Ces instructions émanent du Président de la République, Félix Tshisekedi, dont la priorité demeure la nécessité de se conformer à une série de mesures visant à assurer une stabilité de la monnaie nationale sur le marché de change.
«….Ce résultat traduit la détermination du Gouvernement à maintenir la stabilité macro-économique, soutenue par une politique monétaire crédible et cohérente conduite par la Banque Centrale du Congo », peut-on lire dans le compte rendu de la 64e réunion du conseil des ministres.
Cette amélioration conjoncturelle, selon le Gouvernement congolais, ne pourrait se consolider qu’en faisant preuve de rigueur budgétaire constante.

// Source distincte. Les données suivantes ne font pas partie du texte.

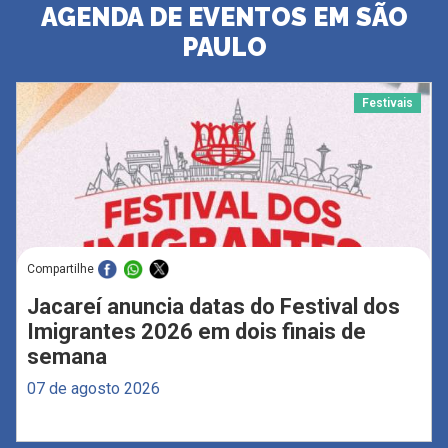
AGENDA DE EVENTOS EM SÃO
PAULO
Festivais
Compartilhe
Jacareí anuncia datas do Festival dos
Imigrantes 2026 em dois finais de
semana
07 de agosto 2026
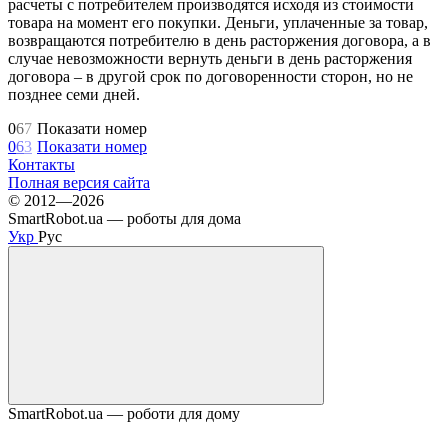
расчеты с потребителем производятся исходя из стоимости
товара на момент его покупки. Деньги, уплаченные за товар,
возвращаются потребителю в день расторжения договора, а в
случае невозможности вернуть деньги в день расторжения
договора – в другой срок по договоренности сторон, но не
позднее семи дней.
0
6
7
Показати номер
0
6
3
Показати номер
Контакты
Полная версия сайта
© 2012—2026
SmartRobot.ua — роботы для дома
Укр
Рус
SmartRobot.ua — роботи для дому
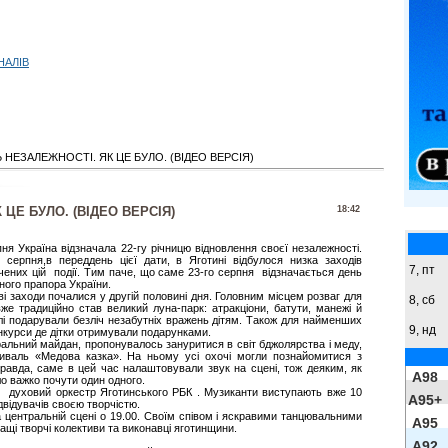
НАЛІВ
 НЕЗАЛЕЖНОСТІ. ЯК ЦЕ БУЛО. (ВІДЕО ВЕРСІЯ)
ЦЕ БУЛО. (ВІДЕО ВЕРСІЯ)
18:42
ня Україна відзначала 22-гу річницю відновлення своєї незалежності.
 серпня,в переддень цієї дати, в Яготині відбулося низка заходів
7, пт
чених цій події. Тим паче, що саме 23-го серпня відзначається день
ного прапора України.
і заходи почалися у другій половині дня. Головним місцем розваг для
8,
сб
вже традиційно став великий луна-парк: атракціони, батути, манежі й
лі подарували безліч незабутніх вражень дітям. Також для найменших
9,
нд
онкурси де дітки отримували подарунками.
ральний майдан, пропонувалось зануритися в світ бджолярства і меду,
иваль «Медова казка». На ньому усі охочі могли познайомитися з
равда, саме в цей час налаштовували звук на сцені, тож деяким, як
A98
ло важко почути один одного.
 духовий оркестр Яготинського РБК . Музиканти виступають вже 10
A95+
двідувачів своєю творчістю.
 центральній сцені о 19.00. Своїм співом і яскравими танцювальними
A95
щі творчі колективи та виконавці яготинщини.
A92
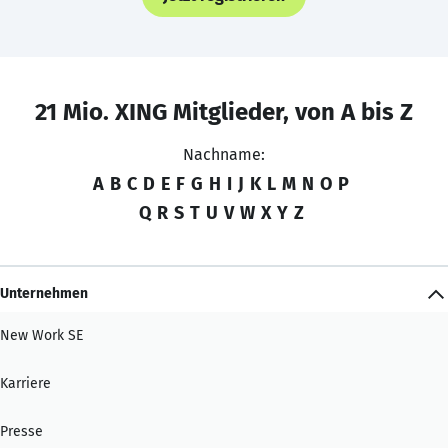
21 Mio. XING Mitglieder, von A bis Z
Nachname:
A
B
C
D
E
F
G
H
I
J
K
L
M
N
O
P
Q
R
S
T
U
V
W
X
Y
Z
Unternehmen
New Work SE
Karriere
Presse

En effet, la RDC mise surtout sur une coordination étroite entre la politique budgétaire et la politique monétaire, estimées comme des éléments essentiels pour parvenir à une fin utile dans cette démarche.
Pour ce faire, la Cheffe du Gouvernement a aussi rappelé à son équipe les engagements de l’arrêté ministériel du 20 décembre 2024, lequel a consacré le manuel révisé à titre transitoire des procédures et du circuit de la dépense publique.
« Ce document permettra au Gouvernement de consolider les gains récents du Franc Congolais, de maîtriser l’inflation et de préserver sa crédibilité auprès du Fonds Monétaire International, de la Banque Mondiale et de nos partenaires », a-t-elle précisé.
Et de marteler : « il définit avec précision les étapes de la dépense publique, à savoir : engagement, liquidation, ordonnancement et paiement, fondées sur le Plan d’Engagement Budgétaire et le Plan de Trésorerie ».
Le respect de ces règles ne relève pas d’une formalité administrative, mais plutôt d’une exigence économique.